Writers are always whining on about the submission process – the long waits involved, the sleepless nights, the inevitable heartache… Personally, I don’t know what all the fuss is about.  Writing the blooming novel can be tough, I grant you, but finding someone to sell it for you couldn’t be easier.  The high street is full of estate agents, all equally desperate to take on your house precious tome.  And the process needn’t be a long drawn out one either.  All you need is a pinch of determination, a completed MS and a spare four walls and roof, by way of a covering letter.

My estate agent, the wonderful Lotta Brixter-Shift of Move4Less, couldn’t have been more surprised thrilled when my novel landed on her desk.  I think her exact words were, “What’s this?”  “I’m glad you asked,” I replied enthusiastically, moving straight in with my well-rehearsed escalator pitch.  “It’s Harry Potter meets Wuthering Heights.  A heartbreaking tale of one man’s fight with chronic obesity and the demon-infested gnomes in his geriatric neighbour’s garden.”  I know.  Who wouldn’t want to read that book?  I could tell Lotta was impressed because she started making frenzied hand signals to the senior estate agent at the next desk and muttering something about it being time for her lunch break.  (She was clearly desperate to sneak off for an hour and get reading straight away – and who can blame her?)  I promised to come back later in the day when she’d had a chance to digest my creative genius at leisure and I’d had a chance to digest the tuna mayo baguette peeking out so seductively from the window of the sandwich shop opposite.

Well the rest of the story is pretty much by the book (if you’ll excuse the hilarious pun!).  I returned to the estate agency later in the day to sort out the paperwork.  Lotta insisted that I make my late 80s semi part of the sales package to entice perspective homeowners publishers and I finally agreed.  We talked about what sort of offer I’d be willing to accept (you won’t believe the size of the advance Lotta is anticipating!) and before I knew it I was signing on the dotted line.
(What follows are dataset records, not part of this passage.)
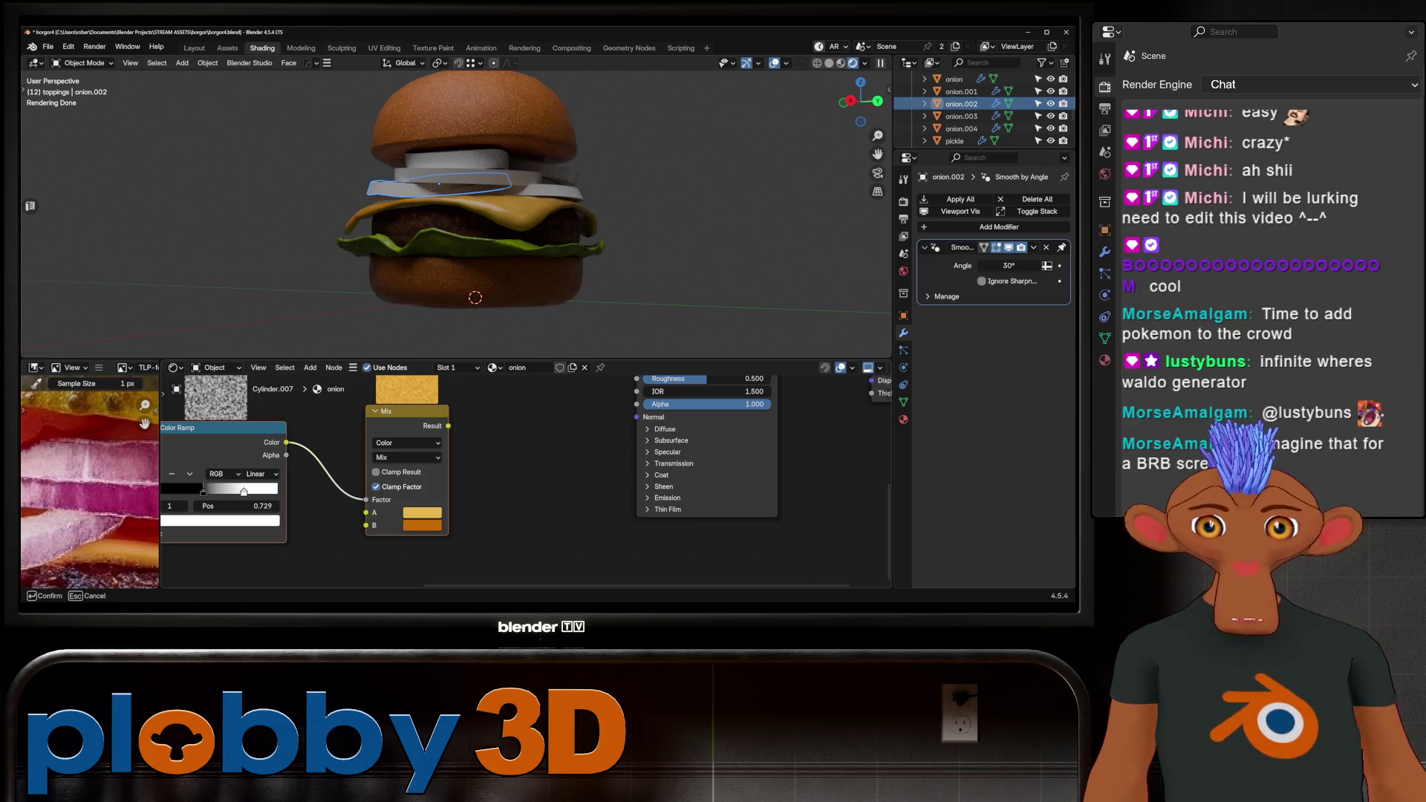
left_click(82, 445)
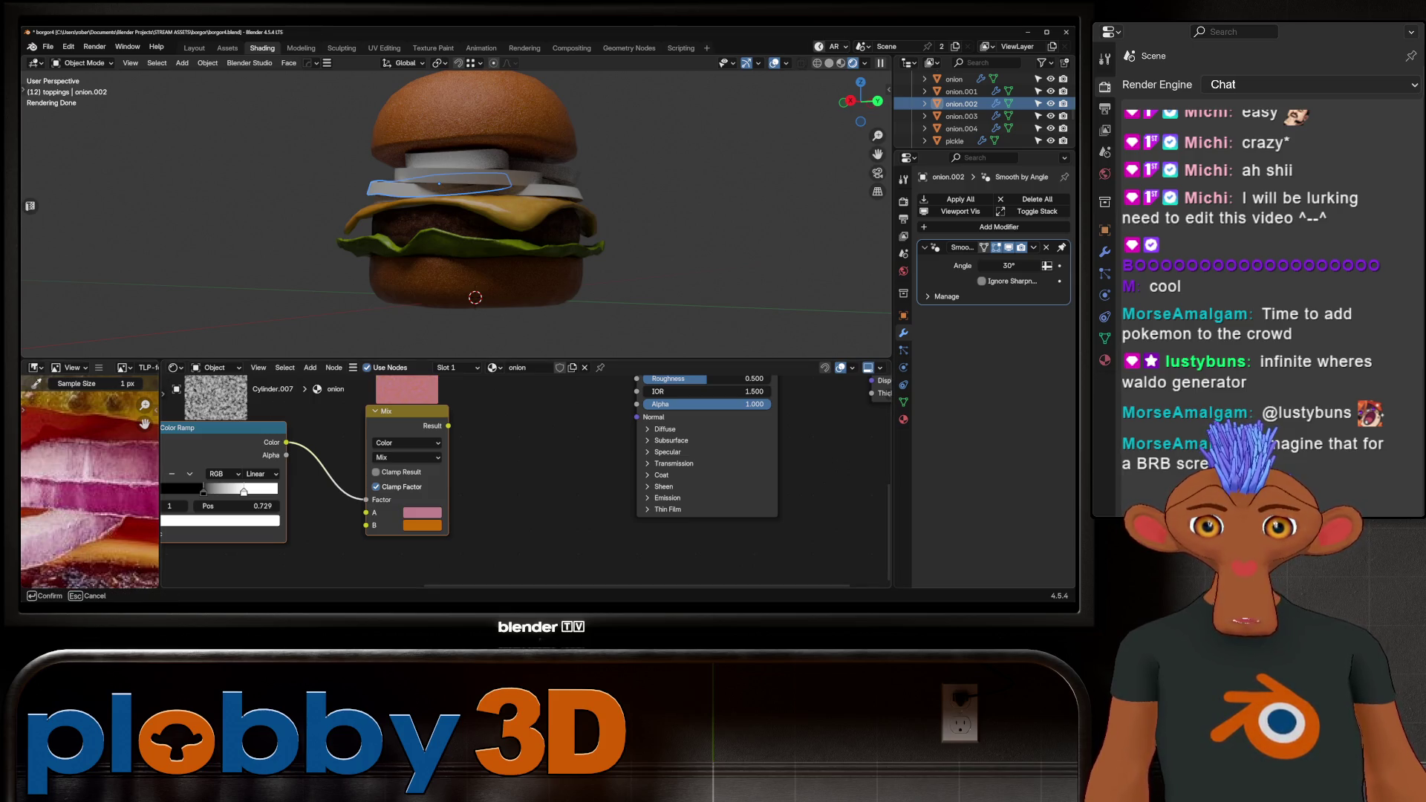
left_click(74, 460)
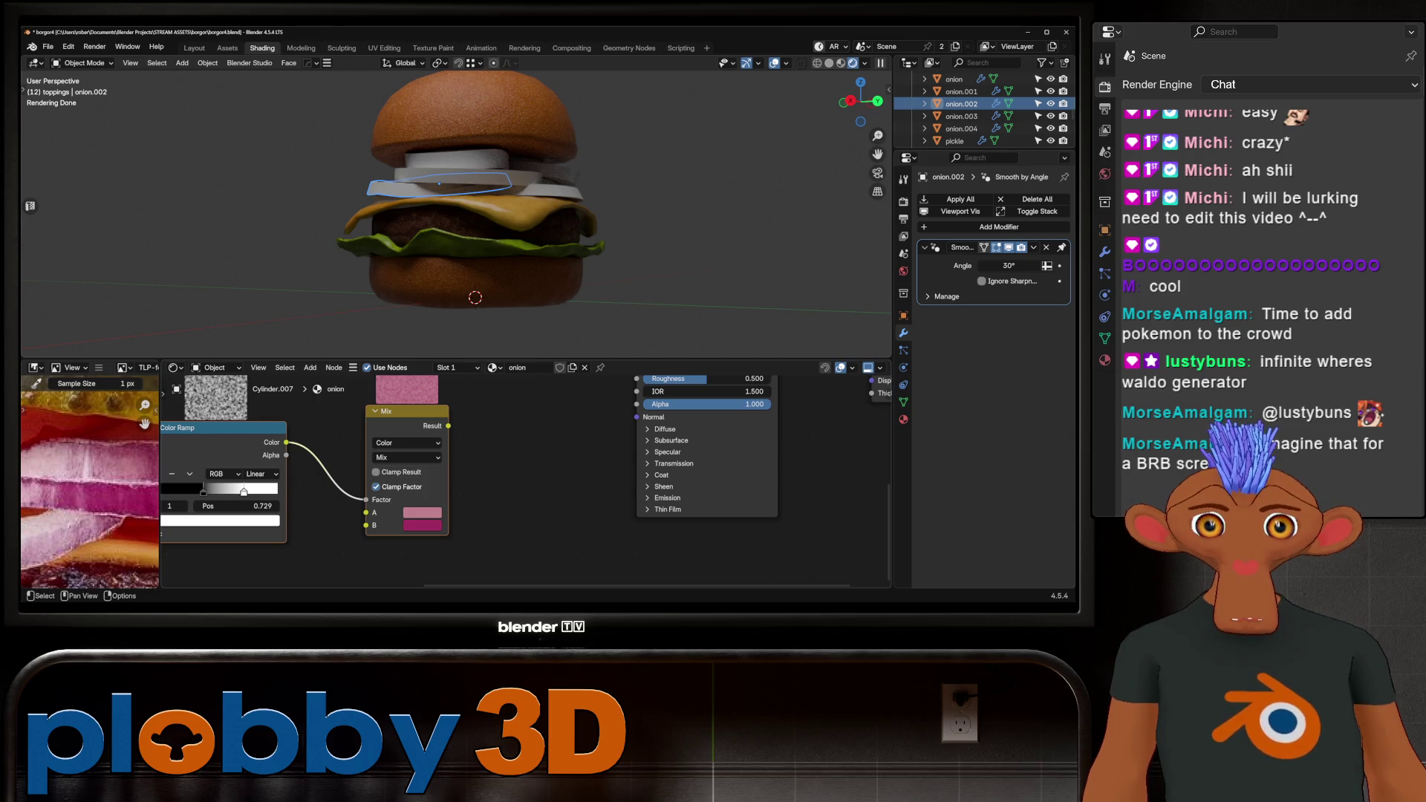
Reset the Noise Texture node to its default values.
scroll(526, 479, "down", 2)
middle_click_drag(372, 446, 676, 501)
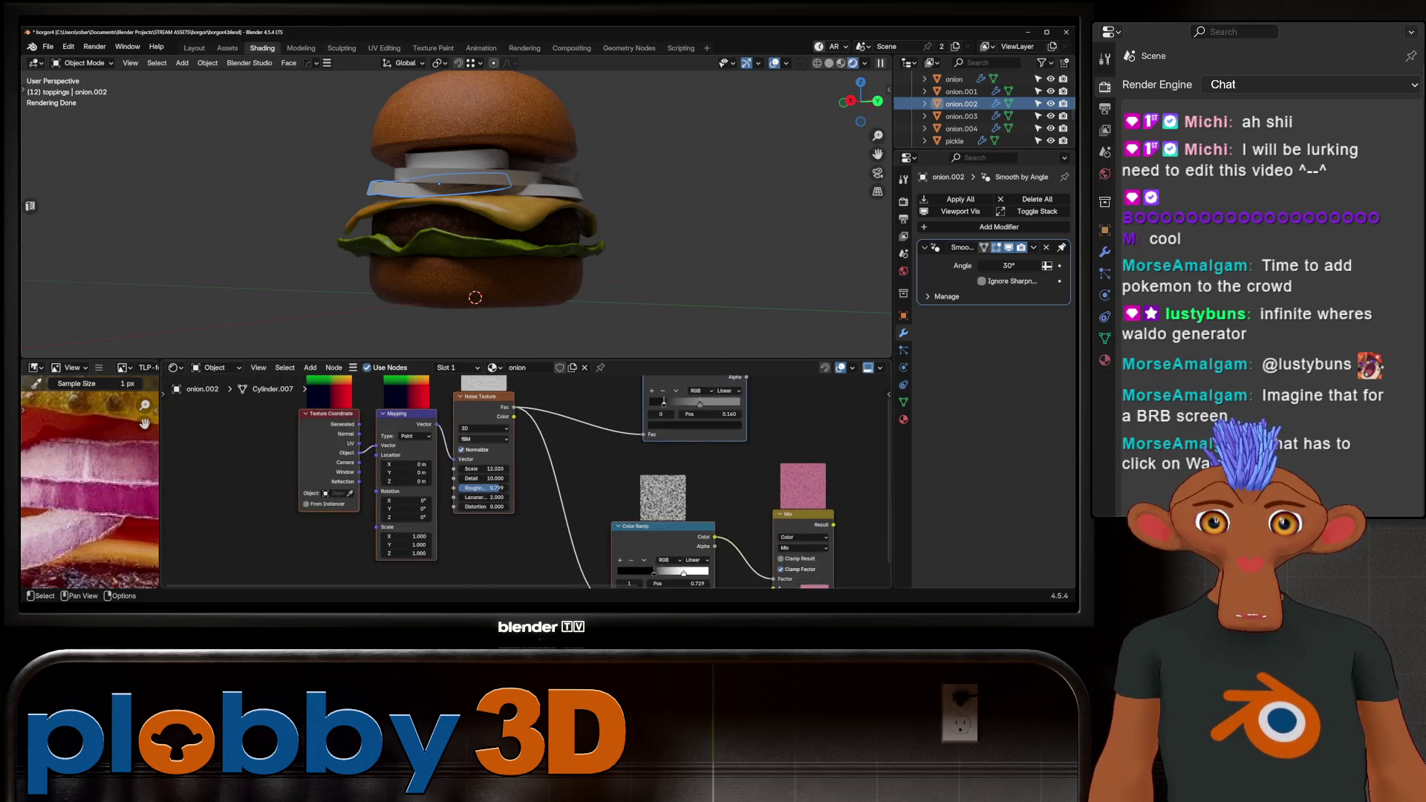
key("BackSpace")
scroll(527, 482, "down", 1)
middle_click_drag(595, 476, 435, 487)
mouse_move(187, 446)
middle_mouse_down()
mouse_move(237, 383)
mouse_move(364, 447)
mouse_move(319, 432)
middle_mouse_up()
Box-select the Texture Coordinate and Mapping nodes.
key("b")
mouse_move(320, 431)
left_mouse_down()
mouse_move(429, 505)
mouse_move(434, 542)
left_mouse_up()
scroll(89, 483, "down", 4)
It’s taken a few days and a few bottles of celebratory fizz for it all to sink in… I’ve only gone and landed myself an estate agent!  Lotta’s already sent someone round to take publicity photos and apparently I can expect my first round of perspective purchasers publishers this Saturday.  They’re literally queuing up at my door for a chance to get their hands on my house novel!  Next stop the Pimworth Property Pages New York Times bestseller list!